# Instructions for the task
Return, unchanged, every line from the one containing "collectors: -. Claessens" down to the last line of the rows, including both.

● ● ● ● ●

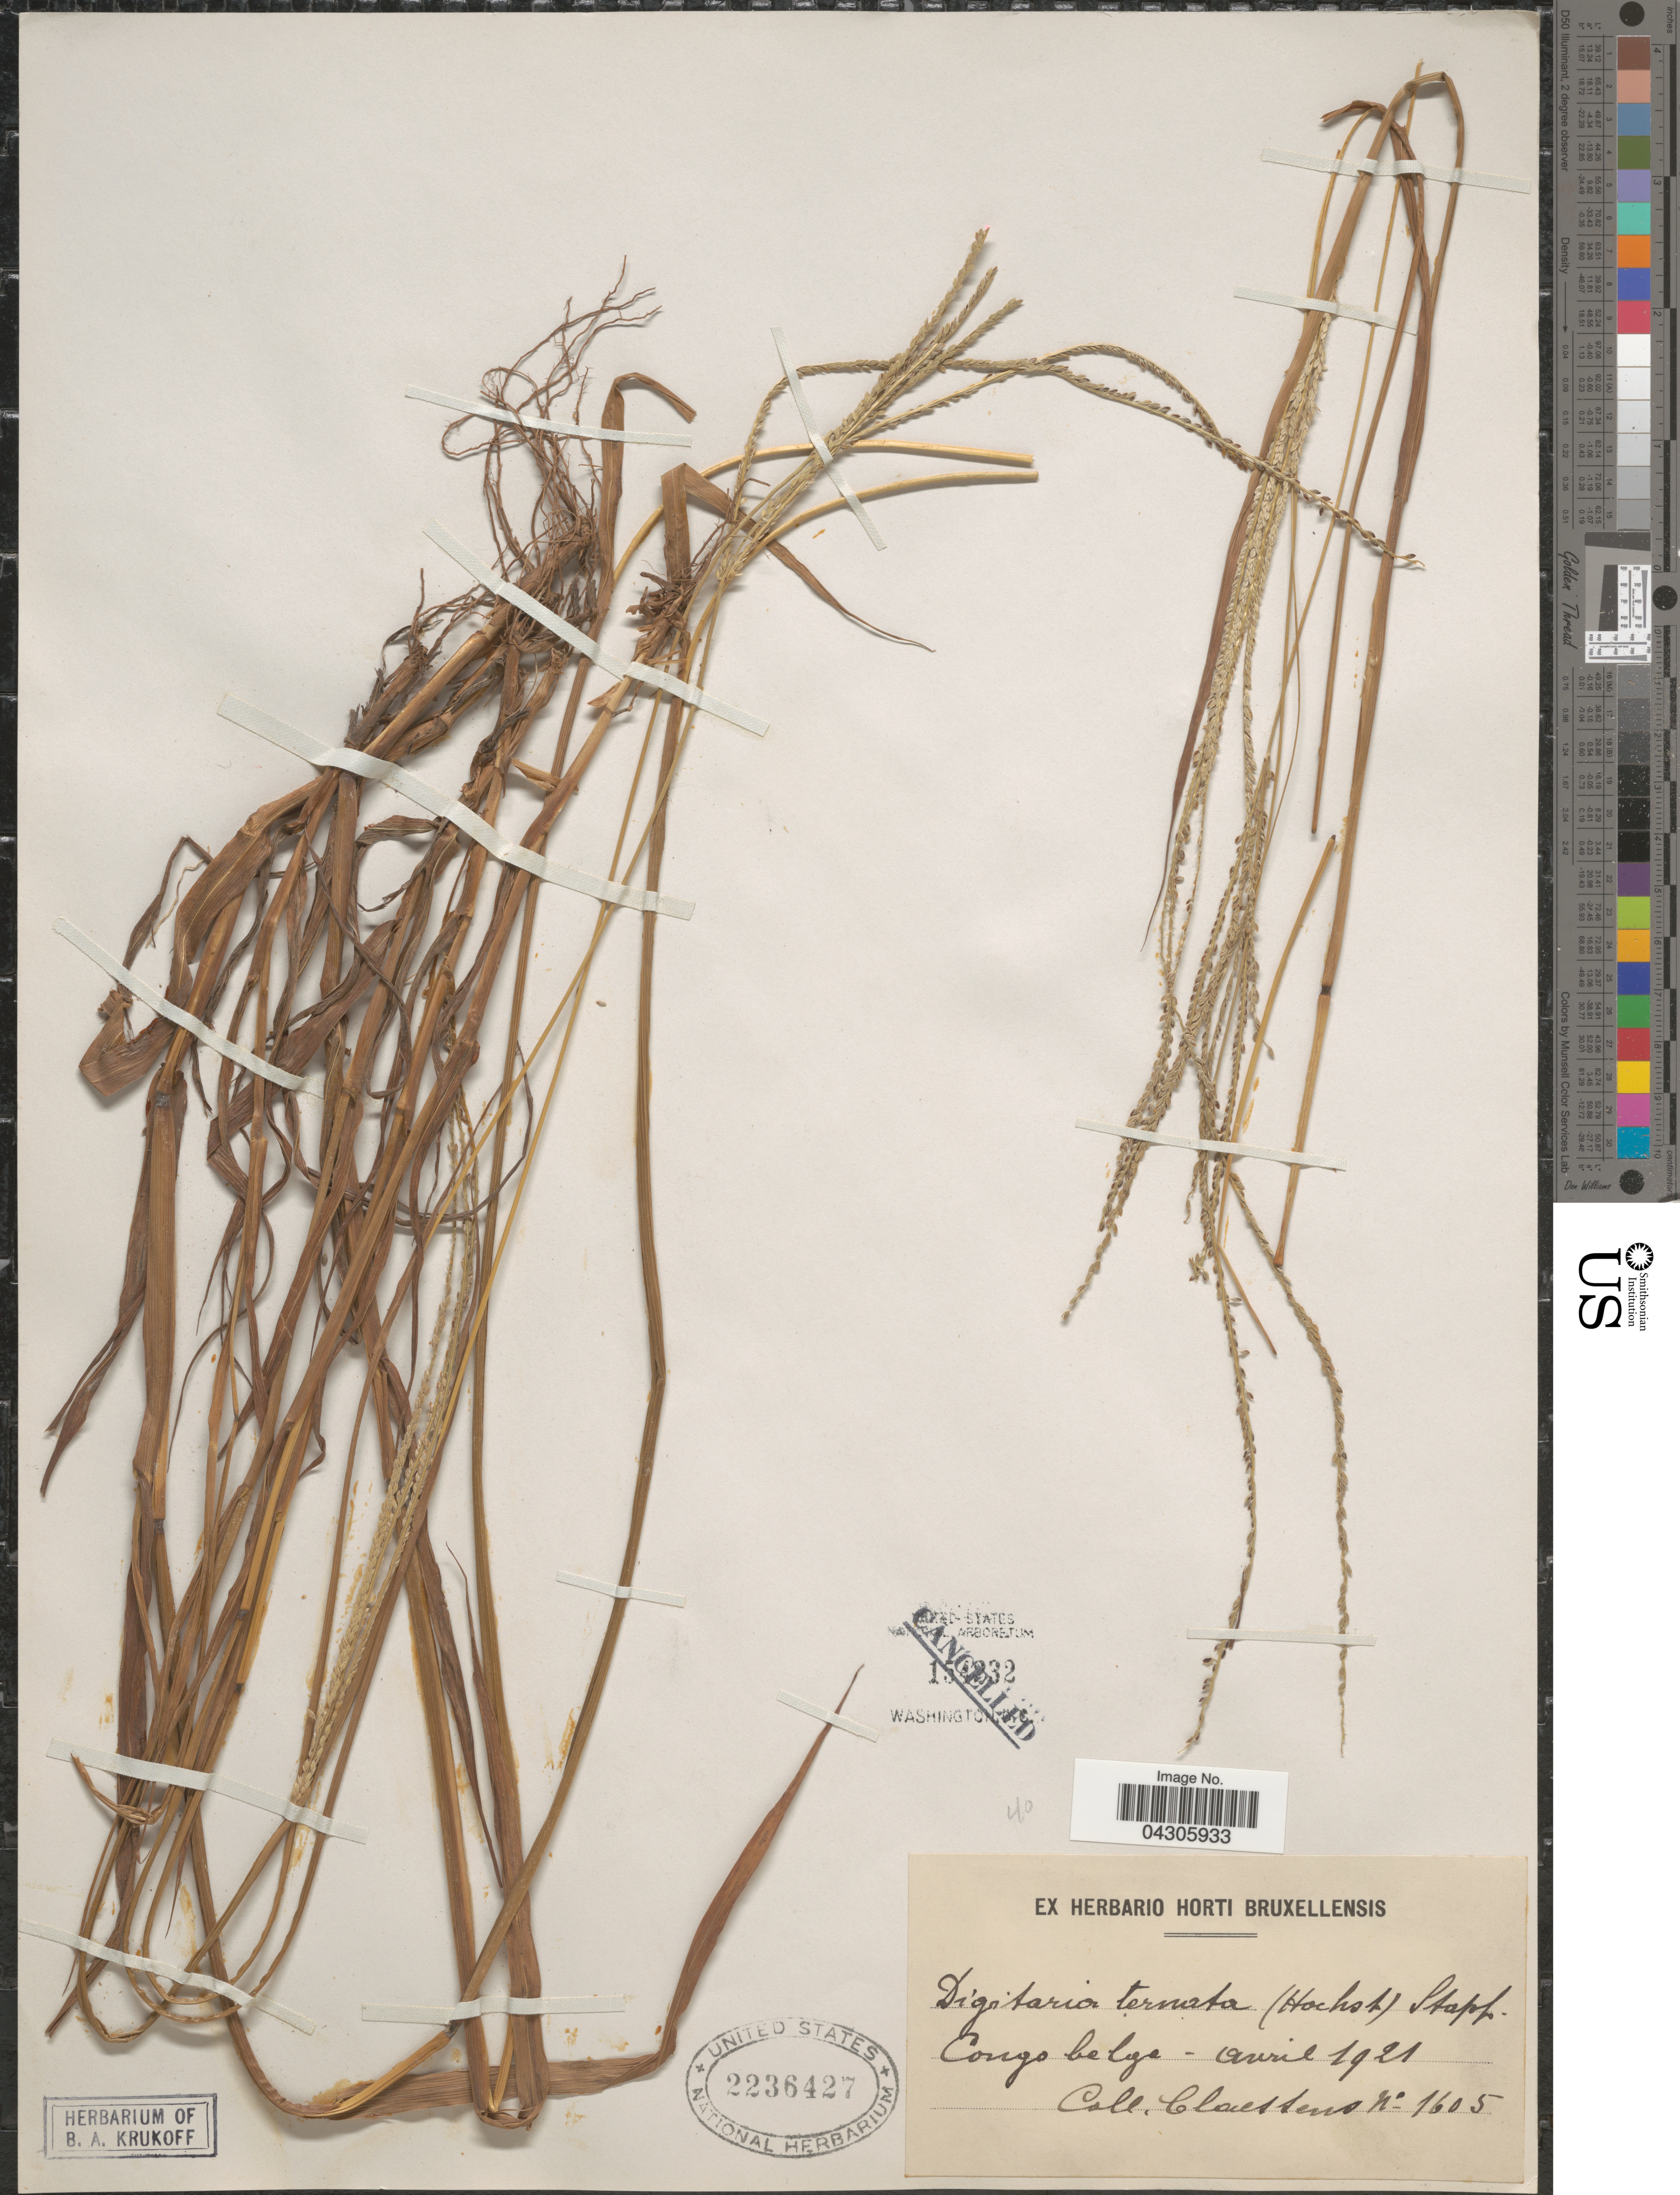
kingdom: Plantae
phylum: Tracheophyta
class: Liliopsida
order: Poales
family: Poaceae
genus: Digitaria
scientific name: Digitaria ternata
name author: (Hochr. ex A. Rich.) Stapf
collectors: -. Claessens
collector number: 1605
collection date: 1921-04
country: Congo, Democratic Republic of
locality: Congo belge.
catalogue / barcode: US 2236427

● ● ● ● ●

# Answer
collectors: -. Claessens
collector number: 1605
collection date: 1921-04
country: Congo, Democratic Republic of
locality: Congo belge.
catalogue / barcode: US 2236427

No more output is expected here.